- Theatrical release poster by Jason Beam Studios
- Directed by: Timo Rose
- Written by: Timo Rose; Ted Geoghegan;
- Produced by: Timo Rose; Joe Zaso; Ted Geoghegan; John Orth;
- Starring: Raine Brown; Joe Zaso; André Reissig; Thomas Kercmar; Manoush; Timo Rose; Andreas Pape;
- Cinematography: Timo Rose; Mathias Jakubski;
- Edited by: Timo Rose
- Music by: John Roome (main theme); Timo Rose;
- Distributed by: Cinema Image Productions
- Release date: 23 February 2007;
- Running time: 94 minutes
- Languages: English; German;

= Barricade (2007 film) =

2007 film

Barricade is a 2007 horror–splatter feature film directed by Timo Rose, written by Timo Rose and Ted Geoghegan, and starring American actors Raine Brown and Joe Zaso and Germany's André Reissig, Thomas Kercmar, Manoush, and Andreas Pape.

== Plot ==
The film follows three friends, Nina (Brown), Michael (Zaso) and David (Reissig), as they travel to the Black Forest of Germany.
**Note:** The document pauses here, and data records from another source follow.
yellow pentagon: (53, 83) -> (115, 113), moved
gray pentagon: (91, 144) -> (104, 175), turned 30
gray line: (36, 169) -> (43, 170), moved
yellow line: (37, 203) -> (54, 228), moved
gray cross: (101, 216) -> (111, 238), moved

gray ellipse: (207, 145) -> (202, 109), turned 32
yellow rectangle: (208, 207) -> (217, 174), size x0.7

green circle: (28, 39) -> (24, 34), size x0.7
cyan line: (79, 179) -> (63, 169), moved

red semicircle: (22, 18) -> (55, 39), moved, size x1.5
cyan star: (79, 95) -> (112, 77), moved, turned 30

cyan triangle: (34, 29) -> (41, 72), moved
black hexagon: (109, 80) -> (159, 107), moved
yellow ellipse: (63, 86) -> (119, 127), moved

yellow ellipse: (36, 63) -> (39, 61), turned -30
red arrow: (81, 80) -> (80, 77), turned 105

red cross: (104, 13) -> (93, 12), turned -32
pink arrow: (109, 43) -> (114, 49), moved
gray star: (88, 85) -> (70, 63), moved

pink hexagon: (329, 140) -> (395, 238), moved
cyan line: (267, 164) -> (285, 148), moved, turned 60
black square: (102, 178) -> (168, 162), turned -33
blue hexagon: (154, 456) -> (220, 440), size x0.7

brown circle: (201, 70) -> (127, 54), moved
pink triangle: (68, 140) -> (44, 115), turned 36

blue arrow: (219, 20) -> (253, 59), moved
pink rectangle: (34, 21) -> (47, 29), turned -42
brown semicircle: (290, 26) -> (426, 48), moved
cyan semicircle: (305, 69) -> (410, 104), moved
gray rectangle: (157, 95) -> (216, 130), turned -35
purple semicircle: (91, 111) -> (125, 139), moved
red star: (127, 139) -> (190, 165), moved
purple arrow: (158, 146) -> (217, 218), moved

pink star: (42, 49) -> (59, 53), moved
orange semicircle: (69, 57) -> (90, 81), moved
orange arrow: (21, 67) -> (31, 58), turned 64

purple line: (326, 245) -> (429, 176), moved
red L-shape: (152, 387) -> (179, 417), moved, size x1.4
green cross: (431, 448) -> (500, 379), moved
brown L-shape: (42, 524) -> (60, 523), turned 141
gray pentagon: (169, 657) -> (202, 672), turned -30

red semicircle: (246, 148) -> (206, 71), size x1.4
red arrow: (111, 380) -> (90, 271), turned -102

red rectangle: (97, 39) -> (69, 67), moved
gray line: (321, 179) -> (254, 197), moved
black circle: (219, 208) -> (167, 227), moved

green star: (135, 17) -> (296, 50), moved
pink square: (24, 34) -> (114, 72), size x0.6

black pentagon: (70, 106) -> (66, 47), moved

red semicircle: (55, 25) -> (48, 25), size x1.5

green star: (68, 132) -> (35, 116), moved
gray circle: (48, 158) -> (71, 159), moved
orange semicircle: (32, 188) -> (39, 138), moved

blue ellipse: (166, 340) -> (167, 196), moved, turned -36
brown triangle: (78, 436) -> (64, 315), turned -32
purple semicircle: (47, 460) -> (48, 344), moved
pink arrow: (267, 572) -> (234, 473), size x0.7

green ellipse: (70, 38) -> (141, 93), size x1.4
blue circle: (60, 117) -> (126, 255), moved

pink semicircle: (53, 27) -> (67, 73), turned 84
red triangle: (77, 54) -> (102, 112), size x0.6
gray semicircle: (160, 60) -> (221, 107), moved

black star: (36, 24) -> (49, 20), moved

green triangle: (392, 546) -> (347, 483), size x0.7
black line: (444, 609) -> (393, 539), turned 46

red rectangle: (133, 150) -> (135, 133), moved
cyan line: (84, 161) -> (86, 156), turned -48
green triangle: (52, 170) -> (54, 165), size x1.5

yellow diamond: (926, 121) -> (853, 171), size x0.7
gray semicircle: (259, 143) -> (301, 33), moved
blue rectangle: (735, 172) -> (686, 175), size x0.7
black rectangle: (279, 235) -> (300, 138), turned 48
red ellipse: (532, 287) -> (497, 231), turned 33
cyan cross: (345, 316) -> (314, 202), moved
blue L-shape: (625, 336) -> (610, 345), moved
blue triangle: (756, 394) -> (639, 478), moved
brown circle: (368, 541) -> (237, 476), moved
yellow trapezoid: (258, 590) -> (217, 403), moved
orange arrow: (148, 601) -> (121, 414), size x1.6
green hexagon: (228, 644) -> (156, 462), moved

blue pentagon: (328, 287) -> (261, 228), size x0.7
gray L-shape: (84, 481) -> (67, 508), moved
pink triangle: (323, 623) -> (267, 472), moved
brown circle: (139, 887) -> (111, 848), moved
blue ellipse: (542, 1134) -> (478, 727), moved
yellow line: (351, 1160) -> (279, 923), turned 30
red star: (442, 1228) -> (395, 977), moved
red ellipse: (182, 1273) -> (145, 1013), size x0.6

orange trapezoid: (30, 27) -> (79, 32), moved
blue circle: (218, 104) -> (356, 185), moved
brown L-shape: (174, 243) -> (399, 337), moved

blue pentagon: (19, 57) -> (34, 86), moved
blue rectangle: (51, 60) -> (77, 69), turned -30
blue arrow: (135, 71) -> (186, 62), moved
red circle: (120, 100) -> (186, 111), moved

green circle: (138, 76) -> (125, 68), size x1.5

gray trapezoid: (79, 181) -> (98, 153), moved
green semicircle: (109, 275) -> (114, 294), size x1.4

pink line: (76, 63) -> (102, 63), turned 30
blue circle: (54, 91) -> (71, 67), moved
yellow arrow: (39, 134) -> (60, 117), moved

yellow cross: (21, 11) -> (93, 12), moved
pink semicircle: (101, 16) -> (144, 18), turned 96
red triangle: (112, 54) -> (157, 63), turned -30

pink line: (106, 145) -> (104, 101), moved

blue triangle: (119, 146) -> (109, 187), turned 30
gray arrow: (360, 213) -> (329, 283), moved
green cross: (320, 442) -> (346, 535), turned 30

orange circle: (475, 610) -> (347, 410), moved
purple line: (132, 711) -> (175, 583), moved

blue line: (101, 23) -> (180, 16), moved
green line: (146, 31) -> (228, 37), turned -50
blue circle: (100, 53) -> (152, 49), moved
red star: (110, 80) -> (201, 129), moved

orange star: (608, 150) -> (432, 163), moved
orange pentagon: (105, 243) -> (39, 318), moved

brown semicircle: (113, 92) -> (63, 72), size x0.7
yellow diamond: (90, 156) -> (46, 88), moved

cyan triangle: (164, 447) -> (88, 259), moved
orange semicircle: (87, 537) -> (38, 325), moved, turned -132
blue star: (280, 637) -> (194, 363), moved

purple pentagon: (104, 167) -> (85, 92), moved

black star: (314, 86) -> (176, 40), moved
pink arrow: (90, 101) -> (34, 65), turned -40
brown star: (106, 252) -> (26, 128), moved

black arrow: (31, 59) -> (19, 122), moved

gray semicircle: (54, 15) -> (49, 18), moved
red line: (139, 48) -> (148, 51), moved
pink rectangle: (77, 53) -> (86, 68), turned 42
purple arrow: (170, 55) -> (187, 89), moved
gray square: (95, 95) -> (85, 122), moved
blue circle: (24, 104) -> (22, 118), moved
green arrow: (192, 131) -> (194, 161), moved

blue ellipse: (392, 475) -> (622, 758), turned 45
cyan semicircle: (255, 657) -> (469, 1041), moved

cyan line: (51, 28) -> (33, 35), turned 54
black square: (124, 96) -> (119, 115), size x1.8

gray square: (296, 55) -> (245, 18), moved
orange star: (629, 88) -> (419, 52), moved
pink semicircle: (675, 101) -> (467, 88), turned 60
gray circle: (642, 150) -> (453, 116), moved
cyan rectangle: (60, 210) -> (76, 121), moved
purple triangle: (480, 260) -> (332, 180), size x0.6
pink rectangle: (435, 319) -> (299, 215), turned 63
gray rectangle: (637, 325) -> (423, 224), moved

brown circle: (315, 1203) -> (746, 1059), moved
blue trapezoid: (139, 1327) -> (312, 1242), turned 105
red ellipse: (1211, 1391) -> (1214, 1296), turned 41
While there, the trio are attacked by a family of deformed mountain people who murder and cannibalize anyone who ventures into their secluded territory.

== Production ==
Barricade was shot in Germany in 2006.

== Reception ==
Andrew Rose of HorrorSociety wrote that the story has been done many times before but never as violently, which makes it preferable to The Hills Have Eyes and Wrong Turn.